令和6年5月18日(土)、リーガルサポート静岡支部の通常総会に来賓としてお招きした始関正光先生に、「成年後見業務における司法書士への期待」と題して講演していただきました。

 

始関先生は、裁判官を退官後、東京経済大学現代法学部教授に就任されるとともに、リーガルサポート本部の業務審査委員も引き受け、司法書士の成年後見制度を通じての活動にご理解とご協力くださっています。

 

講演において、先生は、裁判官在任中、成年後見事件について、「よりふさわしい成年後見人の選任」を心掛けたと振り返られました。
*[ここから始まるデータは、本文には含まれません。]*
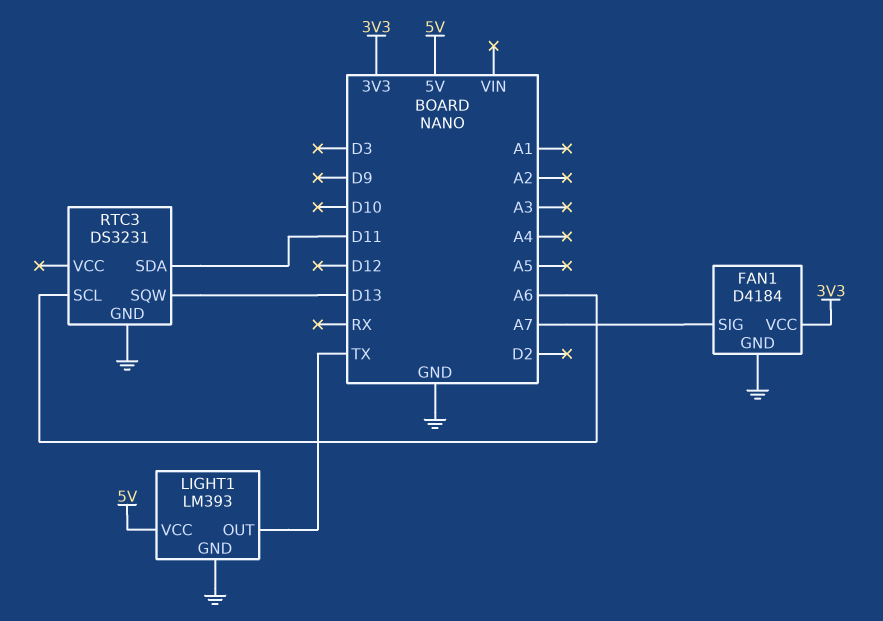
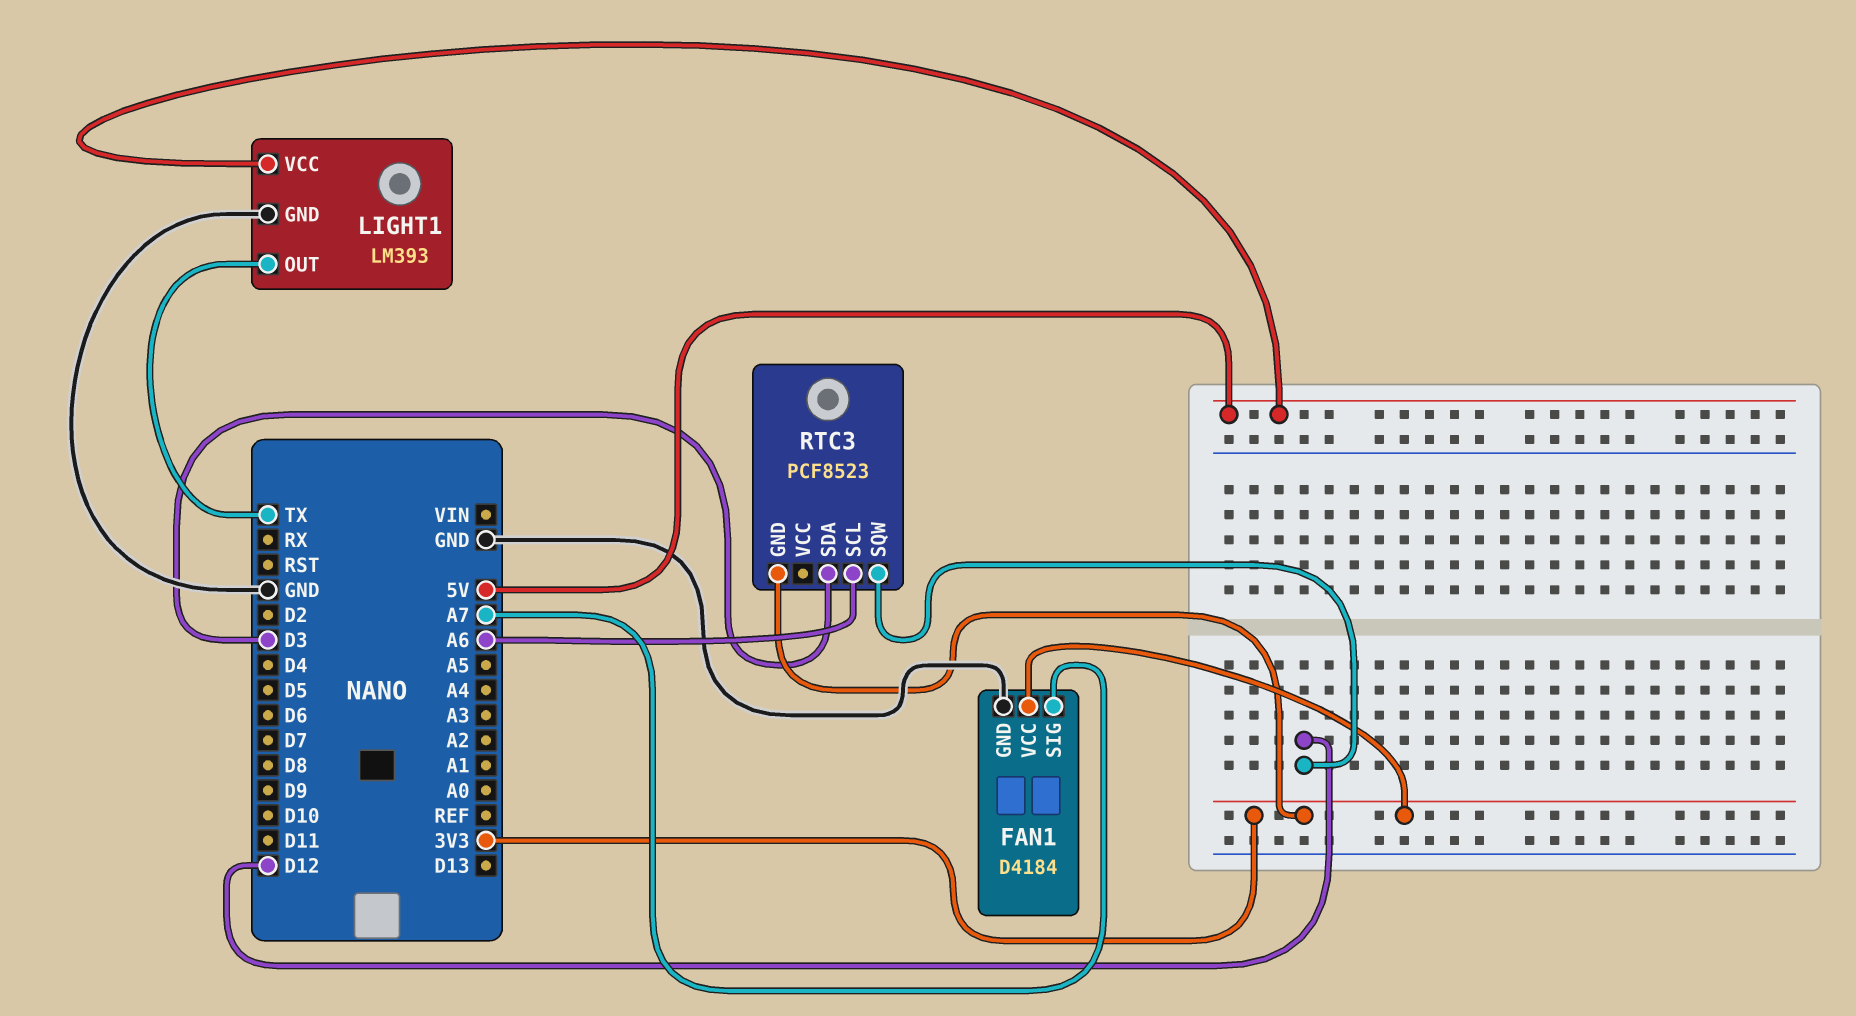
RTC3: DS3231 -> PCF8523
RTC3 pin GND: GND -> 3V3
RTC3 pin SDA: D11 -> D3
RTC3 pin SQW: D13 -> D12

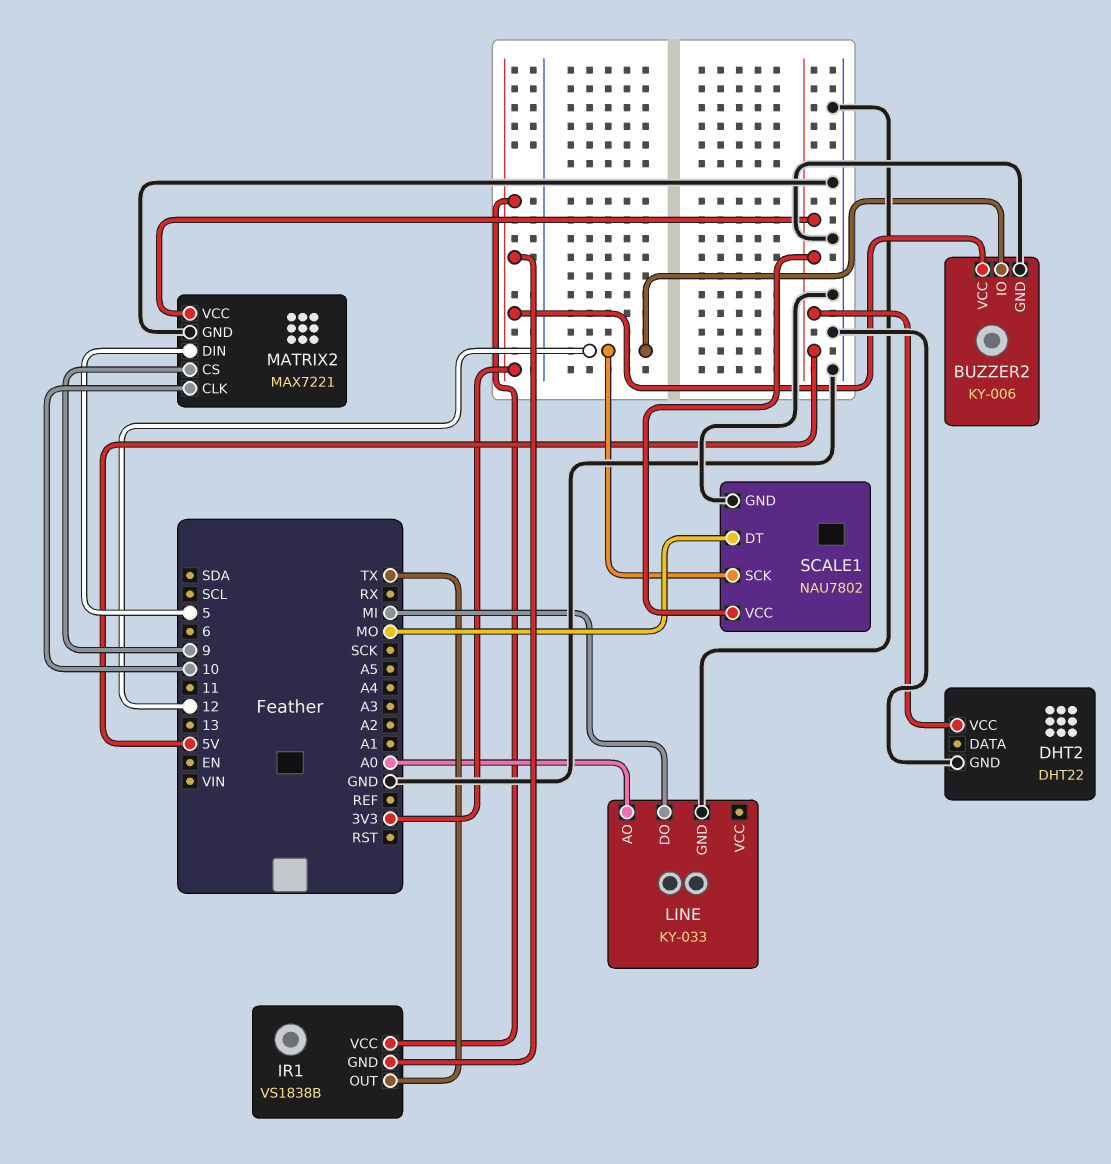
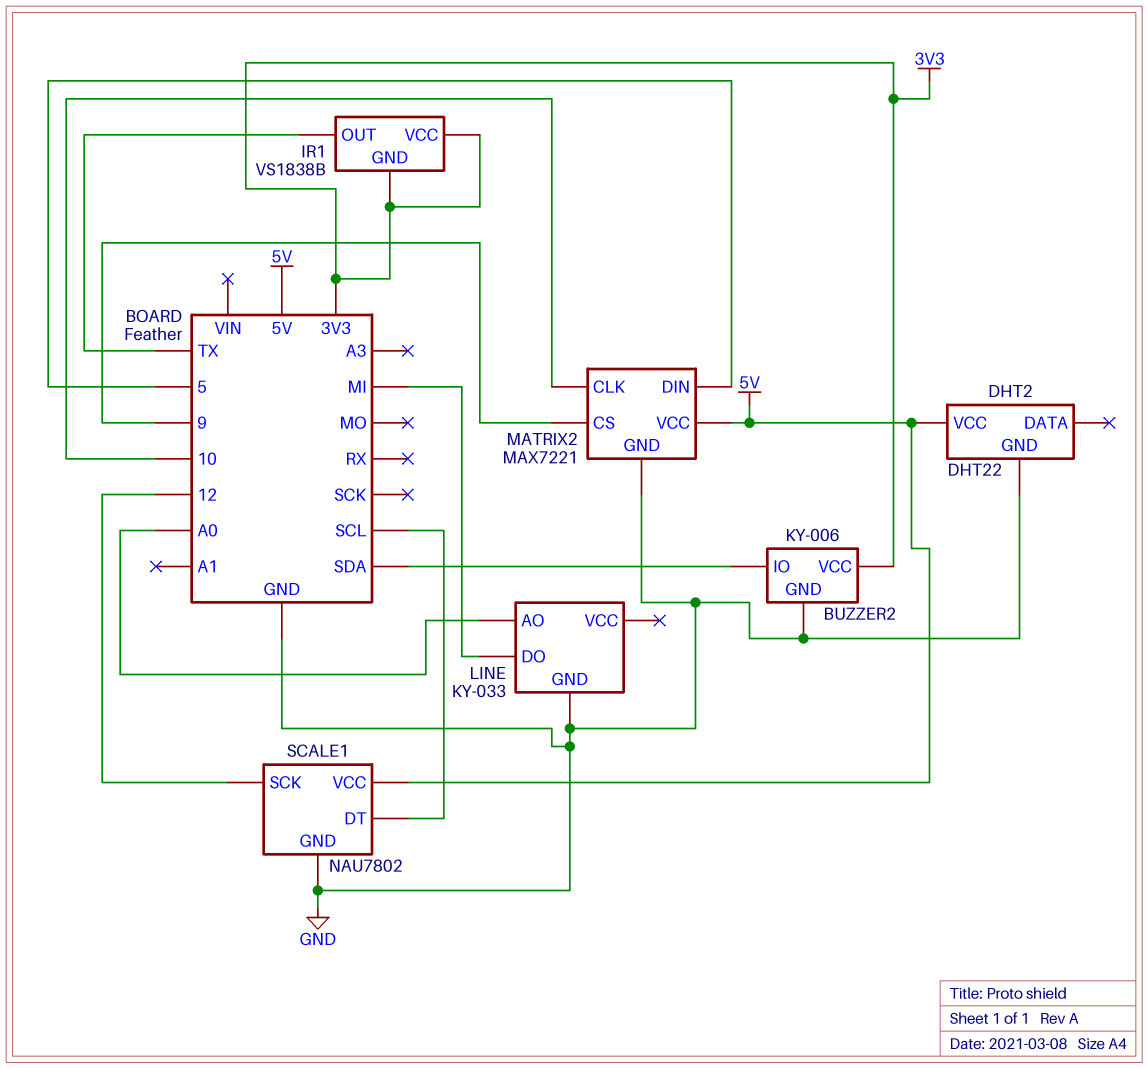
BUZZER2 pin IO: 12 -> SDA
SCALE1 pin DT: MO -> SCL

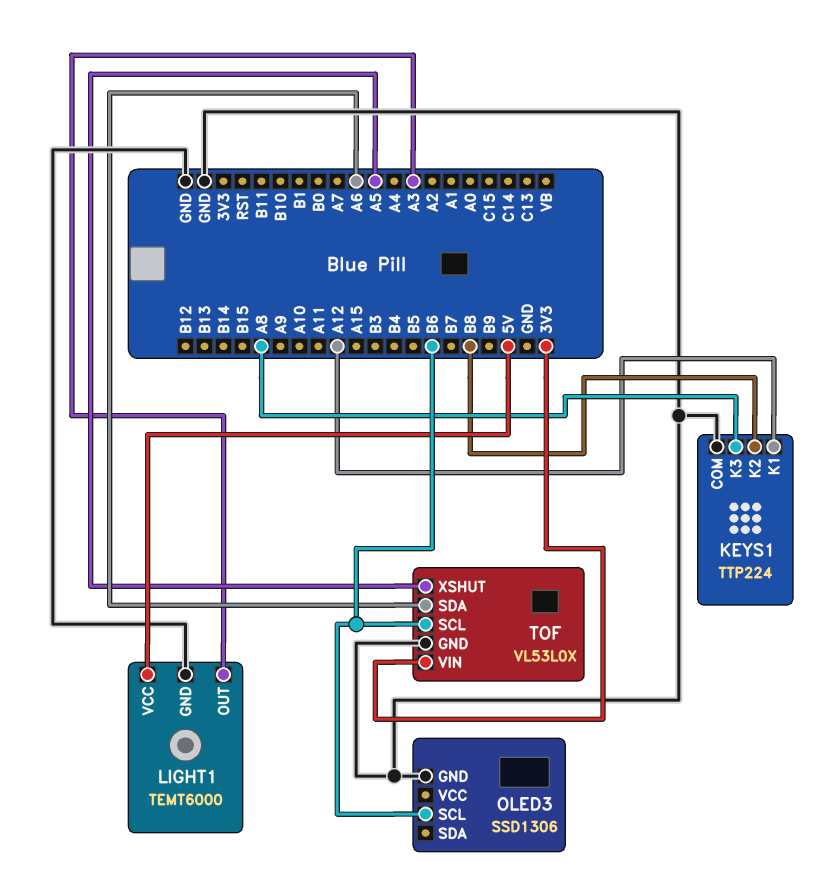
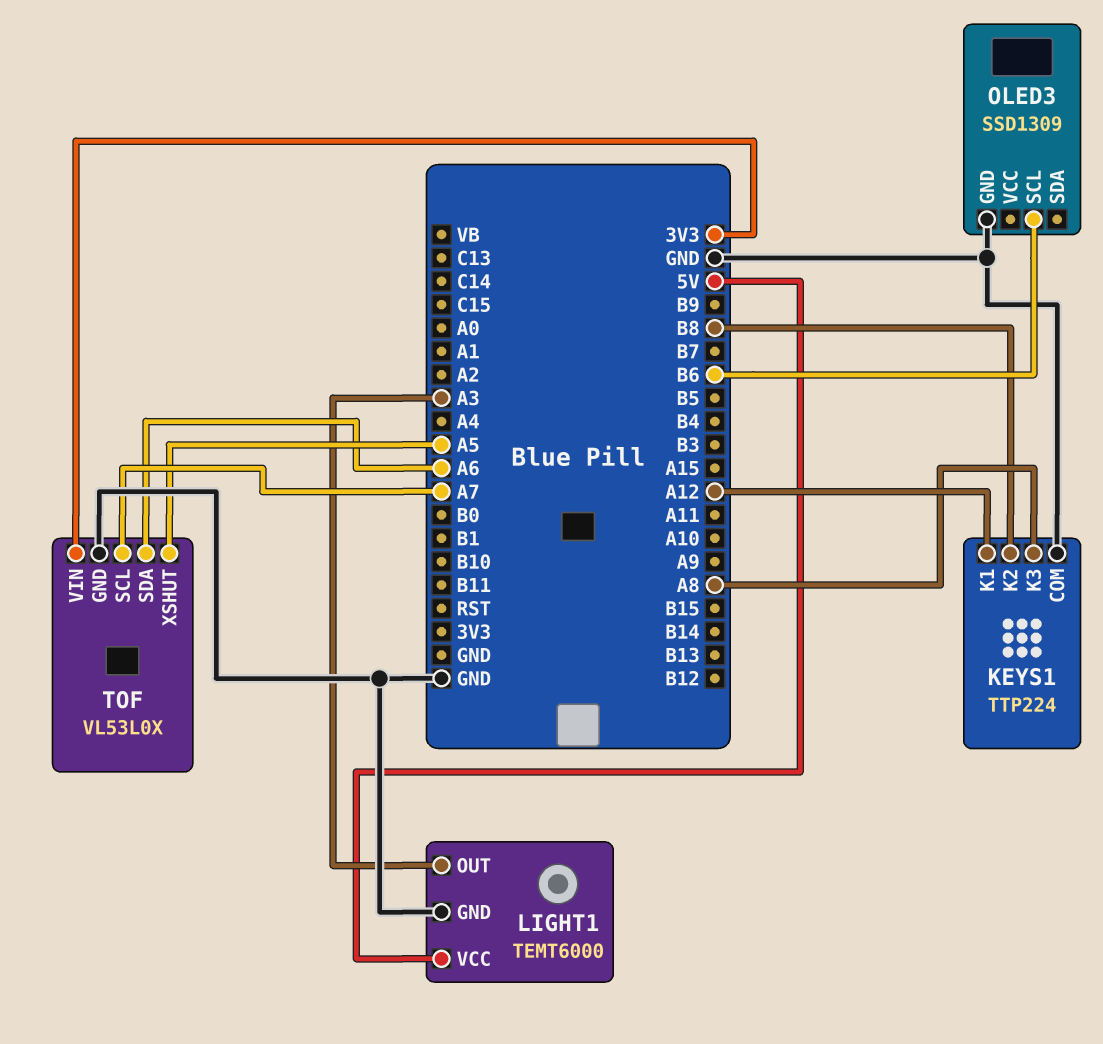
OLED3: SSD1306 -> SSD1309
TOF pin SCL: B6 -> A7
その中で、司法書士は最も頼りになる存在だったと仰っていただきました。

 

なぜ司法書士が裁判所から頼りにされるようになったのか?

 

一つは、「司法書士が積み重ねた実績」、登記業務から訴訟業務、成年後見業務への業務拡大を勝ち取るに至る先人の努力が、信頼の拠り所であったとのことでした。また、司法書士には、「成年後見センター・リーガルサポート」という組織があり、会員の執務を管理・審査するシステムが確保されている。このような組織・システムは、他の専門職団体にはないものであり、それが司法書士の能力担保、執務への信頼につながっているとの評価でした。

 

もう一つは、「チャンスにおける機敏な対応」であると指摘されました。現在、第二期成年後見制度利用促進基本計画に基づいて、成年後見制度と総合的な権利擁護支援策の見直しが進められています。我々司法書士は来る制度改正に機敏に対応することで、その期待に応えなければなりません。

 

また、リーガルサポートが、未成年後見制度に関する事業を公益目的事業に加えたことに言及しました。先生は成年後見と未成年後見では後見人に求められる事務が大きく異なるとの認識を示されましたが、そうであったとしても我々司法書士は裁判所や社会から求められる期待に応えなければなりません。

 

成年後見と未成年後見とは違うとか、未成年後見は大変そうと尻込みするのではなく、これも業務拡大の新たなチャンスであると捉え、できることから機敏に対応していこうではありませんか。